Para empezar, utilice los cebadores específicos 515f y 806r para amplificar la región hipervariable V4 del gen 16S rNA. Realice la PCR utilizando las condiciones dadas. A continuación, agregue 3,5 microlitros de tampón de secuenciación y 1,5 microlitros de mezcla de enzimas al tubo.
Después de mezclar y girar la muestra, configure una reacción de termociclador. Ahora, agregue la mezcla de ligadura del adaptador en el tubo e incube a 20 grados centígrados durante 15 minutos en un termociclador. Agregue 1,5 microlitros de enzima reactiva de extensión específica de uracilo a la mezcla de ligadura e incube a 37 grados centígrados durante 15 minutos.

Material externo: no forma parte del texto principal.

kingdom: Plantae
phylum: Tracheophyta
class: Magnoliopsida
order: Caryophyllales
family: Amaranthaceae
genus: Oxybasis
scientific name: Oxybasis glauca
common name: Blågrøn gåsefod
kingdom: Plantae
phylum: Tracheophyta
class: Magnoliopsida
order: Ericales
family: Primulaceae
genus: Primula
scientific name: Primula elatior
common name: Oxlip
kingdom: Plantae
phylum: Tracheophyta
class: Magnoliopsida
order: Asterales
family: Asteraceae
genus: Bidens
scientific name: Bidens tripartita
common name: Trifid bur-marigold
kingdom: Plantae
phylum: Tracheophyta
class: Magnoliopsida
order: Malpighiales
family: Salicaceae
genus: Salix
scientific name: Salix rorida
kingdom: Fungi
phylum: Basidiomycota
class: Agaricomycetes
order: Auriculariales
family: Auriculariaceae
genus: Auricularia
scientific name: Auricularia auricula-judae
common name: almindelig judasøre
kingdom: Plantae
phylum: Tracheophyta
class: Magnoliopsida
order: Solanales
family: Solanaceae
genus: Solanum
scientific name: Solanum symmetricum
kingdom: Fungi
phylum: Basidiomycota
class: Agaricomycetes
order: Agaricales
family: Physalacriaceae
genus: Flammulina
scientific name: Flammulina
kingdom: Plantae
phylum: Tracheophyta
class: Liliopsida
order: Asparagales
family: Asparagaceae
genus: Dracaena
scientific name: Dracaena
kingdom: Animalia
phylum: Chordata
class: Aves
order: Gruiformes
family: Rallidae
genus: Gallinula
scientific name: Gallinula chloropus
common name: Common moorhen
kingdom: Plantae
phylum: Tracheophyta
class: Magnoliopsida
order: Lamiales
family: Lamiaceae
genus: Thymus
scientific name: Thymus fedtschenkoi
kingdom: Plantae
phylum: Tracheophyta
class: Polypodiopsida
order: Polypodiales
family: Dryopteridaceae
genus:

Ahora, agregue 43.5 microlitros de perlas magnéticas al ADN de ligadura adaptador y mezcle 20 veces. Después de cinco minutos, coloque el tubo en una rejilla magnética durante cinco a 10 minutos para separar las perlas y deseche el sobrenadante. Lavar el pellet con 100 microlitros de etanol al 80% y secar las perlas durante 30 segundos.
Para eluir las perlas en gránulos, agregue 8,5 microlitros de Tris HCl de 10 milimolares en el tubo e incube durante dos minutos. Coloque el tubo en una rejilla magnética y extraiga 7,5 microlitros de ADN eludido como sobrenadante en un nuevo tubo. Agregue reactivos de PCR al tubo adaptador que contiene ADN ligado para configurar una reacción de 25 microlitros.
Para limpiar el ADN amplificado, agregue 22,5 microlitros de perlas magnéticas en el tubo y mezcle 20 veces. Después de cinco minutos, retire 50 microlitros de sobrenadante y lave las perlas con 100 microlitros de etanol al 80%. Vuelva a suspender las perlas de color marrón oscuro en 16 microlitros de agua y mezcle 20 veces.
Coloque el tubo en la rejilla magnética durante 30 a 60 segundos y transfiera 15 microlitros a un tubo nuevo. Mezcle 90 microlitros de tampón, un microlitro de tinte y dos microlitros de muestra de biblioteca de ADN y lea la concentración de ADN en un fluorímetro. Después de diluir el ADN en dos nanomolares, cargue de 27 a 30 microlitros de la celda de flujo y colóquela en el secuenciador.
Guarde los archivos FASTQ obtenidos del secuenciador. Haga clic para abrir un archivo de hoja de cálculo y crear un archivo de asignación o metadatos. Abra el sitio web de Nephele, cargue los archivos FASTQ y lea QC End QIIME2, Perform Filtering and Trimming.
A continuación, con DADA2, ejecute lecturas de extremos emparejados demultiplexados, sustitución de filtros, errores de quimera y fusión. Utilice el clasificador Bayes ingenuo entrenado en la unidad taxonómica operativa Silva versión 132 99%, o base de datos OTU, para realizar la asignación taxonómica bacteriana con una similitud del 97%. Abra el sitio web de MicrobiomeDB.
Haga clic para cargar los archivos y generar las curvas de diversidad alfa, diversidad beta, abundancia relativa y rarefacción de OTU. Finalmente, abra una hoja de cálculo y transfiera datos para hacer mapas de calor, diagramas de Venn y tamaño de efecto de análisis discriminante lineal. Un mapa de calor basado en la abundancia relativa de bacterias en diferentes etapas de la vinificación mostró el dominio de filos como Proteobacteria, Actinobacteriota, Firmicutes, Bacteroidota y Fusobacteriota.
A nivel de género, se identificaron géneros importantes como Enterobacteriaceae y Lactobacillaceae. Un análisis del diagrama de Venn reveló 15 OTU únicas compartidas desde el mosto de uva hasta el vino final. Los resultados de la secuenciación del amplicón basada en la región variable V4 también indicaron la diversidad alfa en las dos traminetas R y L. El análisis de la diversidad beta mostró un cambio en las bacterias durante la fermentación, pero la composición bacteriana en el vino final fue similar a la de las etapas de mosto y levadura añadida.